Hypothyroidism and anemia have also been reported in patients with Sjogren’s Syndrome.
Cytokines involved in the pathogenesis of Sjogren syndrome:
Sjogren syndrome is caused by the imbalance between pro-inflammatory and anti-inflammatory cytokines [Ref].
The proinflammatory cytokines involved in Sjogren syndrome include:
- IL-6,
- IL-12,
- IL-18,
- IL-23,
- IL-1β,
- INF-α,
- INF-β,
- BAFF,
- IL-23,
- IL-17,
- IL-35
The anti-inflammatory cytokines include:
- IL-4, and
- TGFβ
Although these cytokines have been blamed for causing Sjogren syndrome, there is still much to explore.
For example, IL-6 levels have been strongly associated with Sjogren syndrome. It has been found in the plasma and salivary glands of patients with Sjogren syndrome in an increased amount [Ref].
However, the IL-6 inhibitor (Tocilizumab, Actemra) is not effective in the treatment of patients with Sjogren Syndrome [Ref].
Read: |
Tofacitinib Induced Sjogren Syndrome: Where is the link?
Tofacitinib is an inhibitor of the JAK-STAT pathway. There are four JAK enzymes, namely:
- JAK-1
- JAK-2
- JAK-3
- TYK2
There are 7 STAT transcription proteins, namely [Ref]:
- STAT1,
- STAT2,
- STAT3,
- STAT4,
- STAT5a,
- STAT5b, and
- STAT6
Activation of JAK phosphorylates STAT proteins which are responsible for gene expression and immune activation.
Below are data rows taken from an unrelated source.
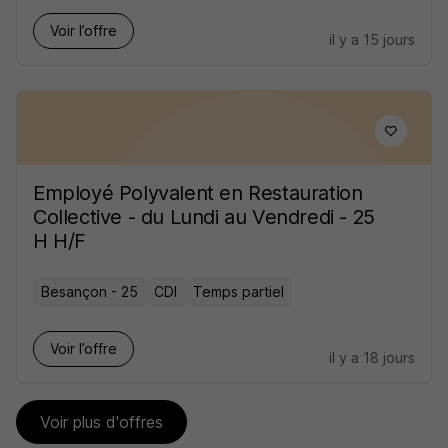
Voir l’offre
il y a 15 jours
Employé Polyvalent en Restauration
Collective - du Lundi au Vendredi - 25
H H/F
Besançon - 25
CDI
Temps partiel
Voir l’offre
il y a 18 jours
Voir plus d'offres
Tofacitinib exerts its effects on JAK-1 and JAK-3, resulting in immune suppression.
Tofacitinib suppresses the following Interleukins:
- IL-1β
- IL-2,
- IL-4
- IL-6 [Ref]
- IL-7,
- IL-9,
- IL-12
- IL-15,
- IL-17
- IL-21
- TNF-α, and
- IFN-γ
Four types of helper CD4 cells play an important role in the activation of immune and inflammatory conditions.
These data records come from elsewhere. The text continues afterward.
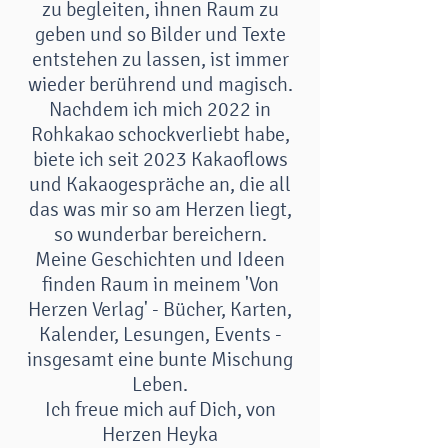
zu begleiten, ihnen Raum zu
geben und so Bilder und Texte
entstehen zu lassen, ist immer
wieder berührend und magisch.
Nachdem ich mich 2022 in
Rohkakao schockverliebt habe,
biete ich seit 2023 Kakaoflows
und Kakaogespräche an, die all
das was mir so am Herzen liegt,
so wunderbar bereichern.
Meine Geschichten und Ideen
finden Raum in meinem 'Von
Herzen Verlag' - Bücher, Karten,
Kalender, Lesungen, Events -
insgesamt eine bunte Mischung
Leben.
Ich freue mich auf Dich, von
Herzen Heyka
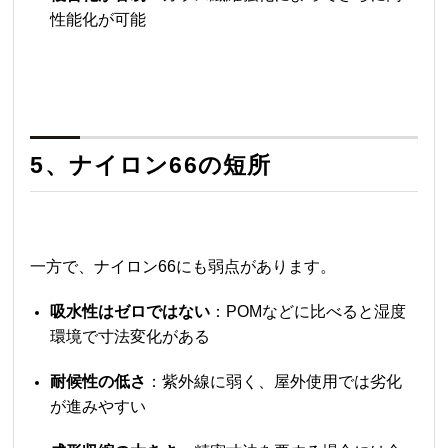
性能化が可能
5、
ナイロン66
の短所
一方で、
ナイロン66
にも弱点があります。
吸水性はゼロではない
：POMなどに比べると湿度
環境で寸法変化がある
耐候性の低さ
：紫外線に弱く、屋外使用では劣化
が進みやすい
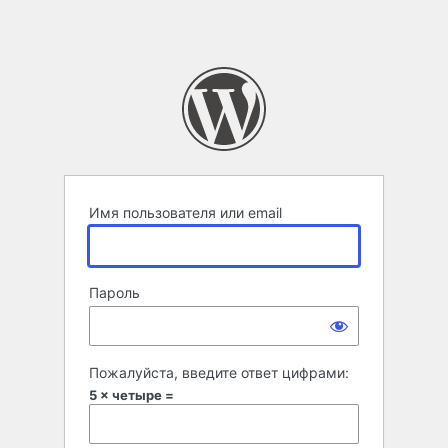
Имя пользователя или email
Пароль
Пожалуйста, введите ответ цифрами:
5 × четыре =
These are classified based on the Interleukins they release:
- Th1 secretes:
- IFN-γ,
- IL-2, and
- TNF-β
- Th2 cells secrete:
- IL-4,
- IL-6,
- IL-10, and
- IL-13
- Th17 cells secrete:
- IL-17
- Tregs:
- IL-10
- TGF-β
- IL-35
IL-35 belongs to the IL-12 family that includes four different Interleukins, namely, IL-12, IL-23, IL-27, and IL-35.
Among these four Interleukins, the role of IL-35 is not fully known. It is believed to exert anti-inflammatory effects compared to IL-12 and IL-23 which are clearly pro-inflammatory.
Tofacitinib increased the levels of IL-35 [Ref]. IL-35 is mainly produced by Tregs. Decreased expression of IL-35 has been observed in patients with Sjogren syndrome [Ref].
There is no clear justification to link any specific cytokine with the development of Sjogren syndrome. However, it seems to be multifactorial and no single cytokine can be blamed.
This could be an imbalance between the pro-inflammatory and anti-inflammatory cytokines.
Read: |
Take home message:
Tofacitinib acts by modulating immune and inflammatory cytokines. Likely, the balance maintained naturally between different cytokines and interleukins is disturbed by these new and very potent immune modulators.
This change could cause the development of more inflammatory conditions such as Sjogren syndrome in our patient who was treated for PMR.
In addition, early diagnosis and stopping of Tofacitinib resulted in the improvement of symptoms of Sjogren syndrome indicating reversibility.